How old is the Scottish language


What language is spoken in Scotland?

Not one language is spoken in Scotland, but three. English speak almost all Scots. About 30% of the population also speaks fluently Lowland Scots, a Scottish-English dialect that also Lallans is called. Only a little more than 1% of Scots have their mother tongue Scottish Gaelic.

Official language

The Scottish Parliament recognizes both English and Lowland Scots as official languages, although English has a higher priority. Scots is also classified as a "regional or minority language" in the European Charter. Scottish Gaelic was officially recognized by the Gaelic Language (Scotland) Act in 2005.

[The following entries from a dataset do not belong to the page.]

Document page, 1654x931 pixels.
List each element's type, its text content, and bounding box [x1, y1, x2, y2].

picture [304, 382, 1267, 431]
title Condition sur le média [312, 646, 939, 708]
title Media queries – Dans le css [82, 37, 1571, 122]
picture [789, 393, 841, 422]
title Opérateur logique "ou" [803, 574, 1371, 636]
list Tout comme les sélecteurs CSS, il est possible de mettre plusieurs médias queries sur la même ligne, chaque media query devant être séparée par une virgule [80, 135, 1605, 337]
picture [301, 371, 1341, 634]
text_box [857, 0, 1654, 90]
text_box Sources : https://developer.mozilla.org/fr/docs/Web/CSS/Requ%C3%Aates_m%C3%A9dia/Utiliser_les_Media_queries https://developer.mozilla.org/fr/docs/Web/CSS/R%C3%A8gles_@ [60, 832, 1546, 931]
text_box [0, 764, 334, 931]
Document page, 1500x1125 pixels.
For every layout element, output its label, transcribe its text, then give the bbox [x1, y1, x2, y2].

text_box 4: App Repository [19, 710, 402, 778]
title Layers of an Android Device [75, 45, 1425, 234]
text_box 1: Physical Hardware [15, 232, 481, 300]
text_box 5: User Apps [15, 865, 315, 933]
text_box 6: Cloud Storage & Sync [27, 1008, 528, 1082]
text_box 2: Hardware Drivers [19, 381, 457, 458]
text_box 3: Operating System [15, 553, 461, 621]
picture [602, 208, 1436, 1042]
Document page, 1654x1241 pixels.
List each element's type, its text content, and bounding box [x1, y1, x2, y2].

Individual regions have retained their dialects rooted in Gaelic. Various projects for the preservation of the Scottish dialect and culture are supported by the state in order to preserve and maintain the minority language, e.g. the project "Scottish Dictionary".

Spread of Gaelic

The original language of Scotland is Gaelic, which was superseded by Anglo-Saxon from the 11th century. This Celtic dialect, related to Irish, is still spoken today in the Scottish Highlands, Wales, Ireland and the Isle of Man. In the Outer Hebrides off the west coast of Scotland, the majority of the population speaks the Gaelic language.

Learn Gaelic

Anyone interested in the ancient Gaelic language will find numerous good sources on the Internet. The BBC broadcasts a radio program in Gaelic in Scotland. There are also numerous Gaelic language courses for beginners and advanced learners. There is a Gaelic-speaking college on the Isle of Skye. Some Scottish universities offer special summer seminars for linguists and linguists. There is also a study center for Celtic languages ​​and cultures in Königswinter near Bonn.